A customer sneezes directly onto uncovered produce samples. What should the vendor do immediately?

What is discard the contaminated samples and clean/sanitize the area before serving more?

400

If a vendor wants to offer food samples, they must first follow these two important things.

What are market rules and food safety guidelines?

400

A well-designed booth should allow customers to do these three things easily.

What are see products, reach products, and move through the booth safely?

400

Signs and prices should be placed where customers can do this without asking the vendor repeatedly.

What is easily see/read them?

400

These three produce items are especially important to keep cold once cut or harvested. 
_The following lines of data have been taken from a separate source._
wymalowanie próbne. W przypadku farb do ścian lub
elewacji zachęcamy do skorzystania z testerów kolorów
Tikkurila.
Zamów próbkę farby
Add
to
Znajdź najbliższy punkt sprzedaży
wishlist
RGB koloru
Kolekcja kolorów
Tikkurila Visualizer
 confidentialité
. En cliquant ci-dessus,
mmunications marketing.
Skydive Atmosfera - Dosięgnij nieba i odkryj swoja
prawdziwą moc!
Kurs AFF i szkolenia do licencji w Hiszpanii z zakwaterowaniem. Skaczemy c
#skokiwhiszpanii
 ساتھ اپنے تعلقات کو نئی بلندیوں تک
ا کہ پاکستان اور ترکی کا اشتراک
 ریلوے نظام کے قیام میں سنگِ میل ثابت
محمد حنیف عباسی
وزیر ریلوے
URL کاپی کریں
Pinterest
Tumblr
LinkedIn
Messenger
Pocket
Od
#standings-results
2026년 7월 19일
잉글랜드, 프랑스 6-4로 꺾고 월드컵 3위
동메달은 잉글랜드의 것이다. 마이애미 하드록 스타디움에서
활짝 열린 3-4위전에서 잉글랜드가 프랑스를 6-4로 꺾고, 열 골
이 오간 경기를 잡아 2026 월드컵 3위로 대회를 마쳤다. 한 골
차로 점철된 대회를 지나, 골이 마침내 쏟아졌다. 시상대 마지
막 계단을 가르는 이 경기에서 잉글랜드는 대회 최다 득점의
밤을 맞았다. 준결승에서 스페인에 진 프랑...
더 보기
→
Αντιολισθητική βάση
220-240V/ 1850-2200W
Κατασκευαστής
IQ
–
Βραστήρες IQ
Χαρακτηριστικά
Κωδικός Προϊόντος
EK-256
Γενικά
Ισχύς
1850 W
What are cut melons, leafy greens, and tomatoes?

500

This type of contamination happens when harmful bacteria are transferred from dirty hands, surfaces, money, or raw products onto fresh produce.

What is cross-contamination?

500

A vendor is caught selling produce they did not grow at a "grower-only" farmers market. This rule violation could result in this consequence. 

What is being removed, suspended, or banned from the market?

500

A vendor has beautiful produce but customers keep walking past the booth. The display is overcrowded, prices are hard to see, and tables block customer flow. What booth setup principle is MOST likely missing?

What is good customer flow and clear visual organization?

500

A booth has excellent produce and prices, but customers hesitate to stop because the tables are arranged in a straight wall with not entrance space. What customer flow problem does this create?

What is poor accessibility or no inviting entry point into the booth?

500

A vendor notices their cooler temperature has risen above safe levels during a hot summer market. What should they do FIRST to protect produce safety?

What is add ice/move produce to proper refrigeration and check product temperatures immediately?